EXERCISE A:
List every download count the Bitcoin page excerpt gives.
EXERCISE B:
In the Bitcoin page excerpt, at what position does Poland rank in terms of GDP?
EXERCISE C:
Reproduce everything in the Bitcoin page excerpt from "Contrary to the" down to "than in France!".

PAGE EXCERPT:
####################
Contrary to the presentations made to the investors, the fund was not performing any trading activities; in addition, the users have never seen their « invested » bitcoins again.

Here is an infographic explaining the whole swindle scheme

More Bitcoin users in Poland than in France

While France is way ahead in terms of GDP (2,737,361 Millions of USD, FMI, 2013) at the 5th position, and Poland is at the 22nd position (516,128 Millions of USD, FMI, 2013), it seems that there are more Bitcoin users in Poland than in France!
This is the stunning fact that the download statistics of the most-downloaded Bitcoin client (Bitcoin-Core, totalizing 5M+ downloads) seem to indicate since January 2009: it has been downloaded 124,748 times by users having an IP located in Poland since January 2009, against 106,780 in France.
####################
DATASET SECTION:
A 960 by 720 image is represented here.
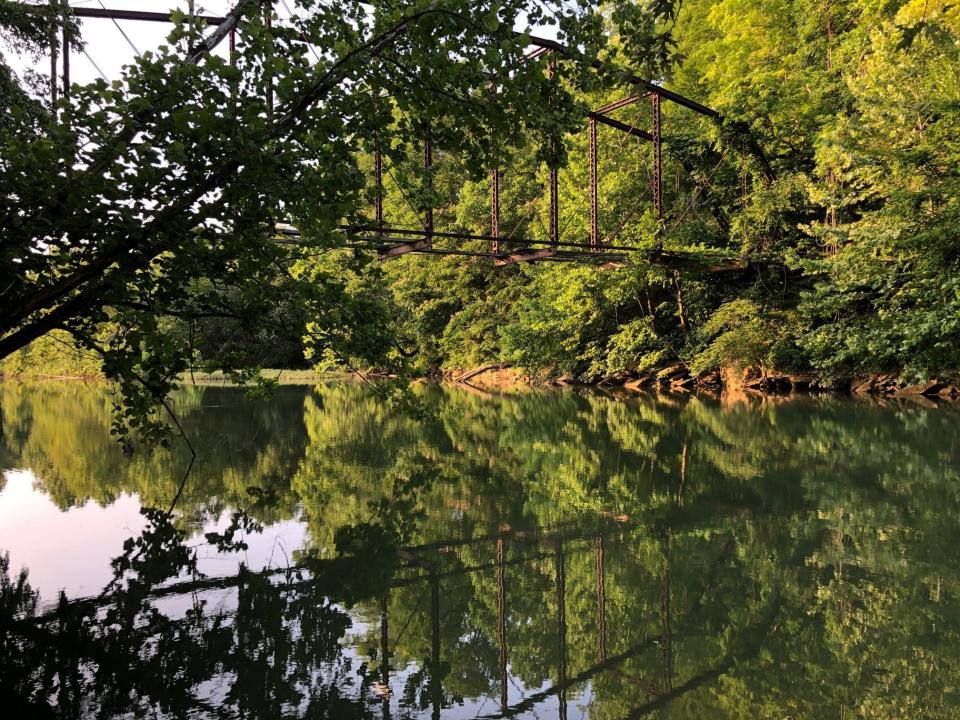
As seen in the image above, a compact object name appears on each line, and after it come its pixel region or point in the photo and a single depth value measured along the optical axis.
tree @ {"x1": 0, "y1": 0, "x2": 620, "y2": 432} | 4.02
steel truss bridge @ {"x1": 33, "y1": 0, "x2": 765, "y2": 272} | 13.26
####################
RESPONSE BOX A:
5M+ (total for Bitcoin-Core), 124,748 (Poland), 106,780 (France)

RESPONSE BOX B:
22nd

RESPONSE BOX C:
Contrary to the presentations made to the investors, the fund was not performing any trading activities; in addition, the users have never seen their « invested » bitcoins again.

Here is an infographic explaining the whole swindle scheme

More Bitcoin users in Poland than in France

While France is way ahead in terms of GDP (2,737,361 Millions of USD, FMI, 2013) at the 5th position, and Poland is at the 22nd position (516,128 Millions of USD, FMI, 2013), it seems that there are more Bitcoin users in Poland than in France!